_What you should do_. Copy out each line below verbatim, skipping any picture.

_Information given_.
____
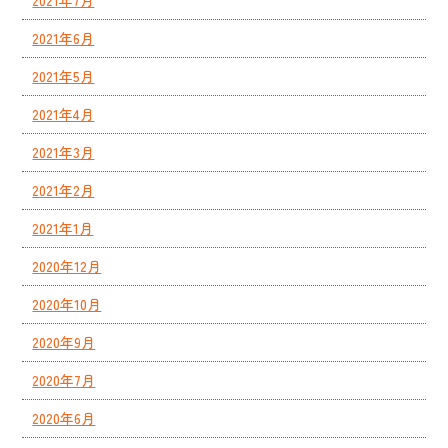
2021年7月
2021年6月
2021年5月
2021年4月
2021年3月
2021年2月
2021年1月
2020年12月
2020年10月
2020年9月
2020年7月
2020年6月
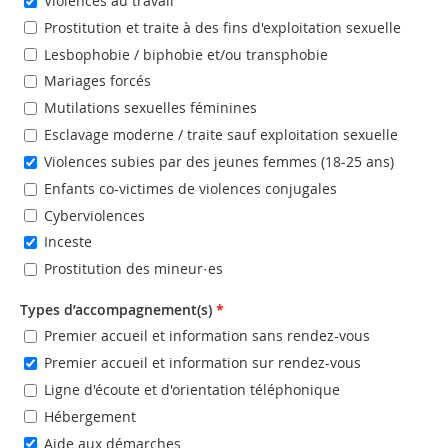
Violences au travail
Prostitution et traite à des fins d'exploitation sexuelle
Lesbophobie / biphobie et/ou transphobie
Mariages forcés
Mutilations sexuelles féminines
Esclavage moderne / traite sauf exploitation sexuelle
Violences subies par des jeunes femmes (18-25 ans)
Enfants co-victimes de violences conjugales
Cyberviolences
Inceste
Prostitution des mineur·es
Types d’accompagnement(s)
*
Premier accueil et information sans rendez-vous
Premier accueil et information sur rendez-vous
Ligne d'écoute et d'orientation téléphonique
Hébergement
Aide aux démarches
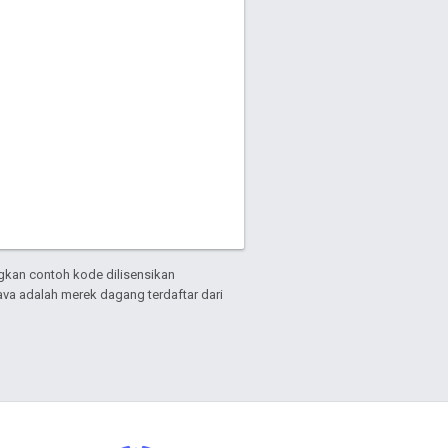
gkan contoh kode dilisensikan
Java adalah merek dagang terdaftar dari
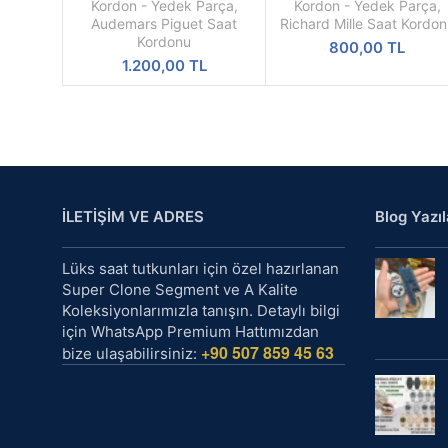
Oak Çelik Kordon Klipsi
Renk Silikon Saat Kordon
OKU
OKU
Kordon - Yedek Parça
,
Kordon - Yedek Parça
,
Audemars Piguet Saat
Richard Mille Saat Kordo
Kordonu
800,00
TL
1.200,00
TL
İLETİŞİM VE ADRES
Blog Yazıl
Lüks saat tutkunları için özel hazırlanan
Super Clone Segment ve A Kalite
Koleksiyonlarımızla tanışın. Detaylı bilgi
için WhatsApp Premium Hattımızdan
+90 507 859 45 63
bize ulaşabilirsiniz:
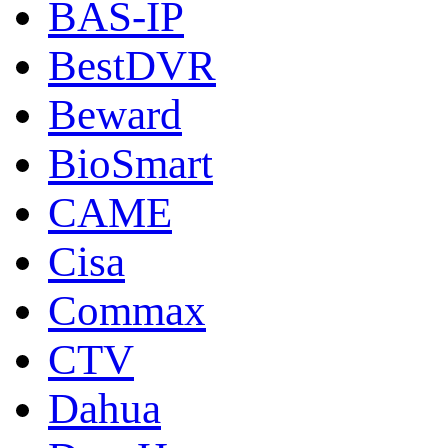
BAS-IP
BestDVR
Beward
BioSmart
CAME
Cisa
Commax
CTV
Dahua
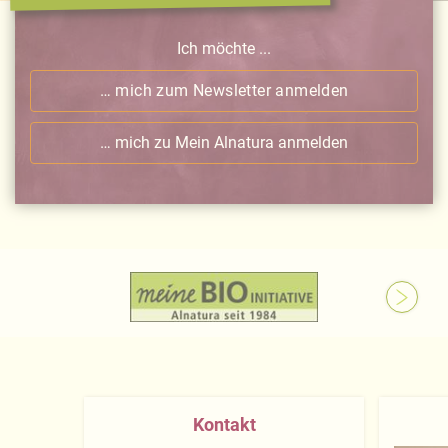
Ich möchte ...
… mich zum Newsletter anmelden
… mich zu Mein Alnatura anmelden
Kontakt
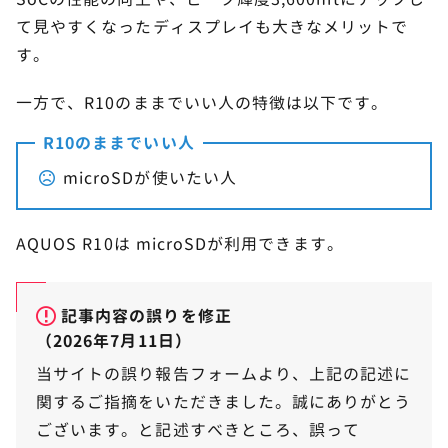
て見やすくなったディスプレイも大きなメリットで
す。
一方で、R10のままでいい人の特徴は以下です。
R10のままでいい人
microSDが使いたい人
AQUOS R10は microSDが利用できます。
記事内容の誤りを修正
（2026年7月11日）
当サイトの誤り報告フォームより、上記の記述に
関するご指摘をいただきました。誠にありがとう
ございます。と記述すべきところ、誤って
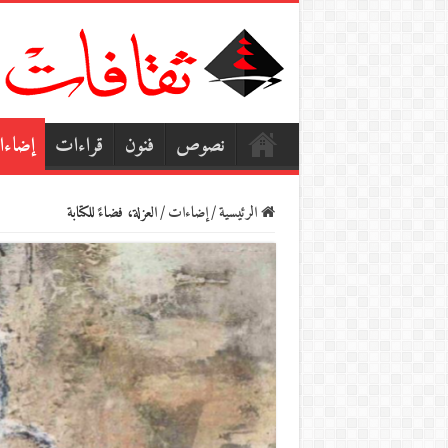
نصوص
فنون
قراءات
إضاء
الرئيسية
/
إضاءات
/
العزلة، فضاءً للكتابة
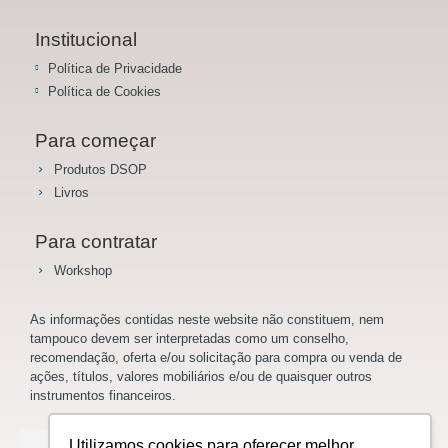
Institucional
Política de Privacidade
Política de Cookies
Para começar
Produtos DSOP
Livros
Para contratar
Workshop
As informações contidas neste website não constituem, nem
tampouco devem ser interpretadas como um conselho,
recomendação, oferta e/ou solicitação para compra ou venda de
ações, títulos, valores mobiliários e/ou de quaisquer outros
instrumentos financeiros.
Utilizamos cookies para oferecer melhor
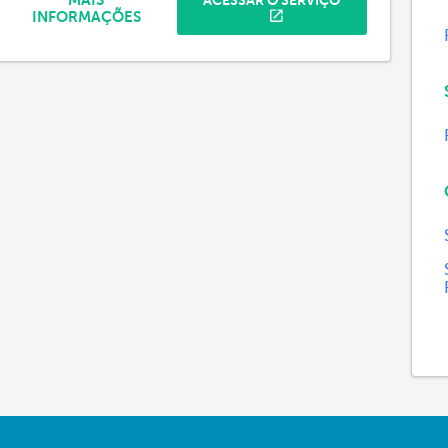
MAIS
ACESSAR O SERVIÇO
INFORMAÇÕES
____
_Answer section_.
2021年7月
2021年6月
2021年5月
2021年4月
2021年3月
2021年2月
2021年1月
2020年12月
2020年10月
2020年9月
2020年7月
2020年6月
Violences au travail
Prostitution et traite à des fins d'exploitation sexuelle
Lesbophobie / biphobie et/ou transphobie
Mariages forcés
Mutilations sexuelles féminines
Esclavage moderne / traite sauf exploitation sexuelle
Violences subies par des jeunes femmes (18-25 ans)
Enfants co-victimes de violences conjugales
Cyberviolences
Inceste
Prostitution des mineur·es
Types d’accompagnement(s)
*
Premier accueil et information sans rendez-vous
Premier accueil et information sur rendez-vous
Ligne d'écoute et d'orientation téléphonique
Hébergement
Aide aux démarches
gkan contoh kode dilisensikan
Java adalah merek dagang terdaftar dari
Oak Çelik Kordon Klipsi
Renk Silikon Saat Kordon
OKU
OKU
Kordon - Yedek Parça
,
Kordon - Yedek Parça
,
Audemars Piguet Saat
Richard Mille Saat Kordo
Kordonu
800,00
TL
1.200,00
TL
İLETİŞİM VE ADRES
Blog Yazıl
Lüks saat tutkunları için özel hazırlanan
Super Clone Segment ve A Kalite
Koleksiyonlarımızla tanışın. Detaylı bilgi
için WhatsApp Premium Hattımızdan
+90 507 859 45 63
bize ulaşabilirsiniz:
BAS-IP
BestDVR
Beward
BioSmart
CAME
Cisa
Commax
CTV
Dahua
Ich möchte ...
… mich zum Newsletter anmelden
… mich zu Mein Alnatura anmelden
Kontakt
て見やすくなったディスプレイも大きなメリットで
す。
一方で、R10のままでいい人の特徴は以下です。
R10のままでいい人
microSDが使いたい人
AQUOS R10は microSDが利用できます。
記事内容の誤りを修正
（2026年7月11日）
当サイトの誤り報告フォームより、上記の記述に
関するご指摘をいただきました。誠にありがとう
ございます。と記述すべきところ、誤って
نصوص
فنون
قراءات
إضاء
الرئيسية
/
إضاءات
/
العزلة، فضاءً للكتابة
Institucional
Política de Privacidade
Política de Cookies
Para começar
Produtos DSOP
Livros
Para contratar
Workshop
As informações contidas neste website não constituem, nem
tampouco devem ser interpretadas como um conselho,
recomendação, oferta e/ou solicitação para compra ou venda de
ações, títulos, valores mobiliários e/ou de quaisquer outros
instrumentos financeiros.
Utilizamos cookies para oferecer melhor
MAIS
ACESSAR O SERVIÇO
INFORMAÇÕES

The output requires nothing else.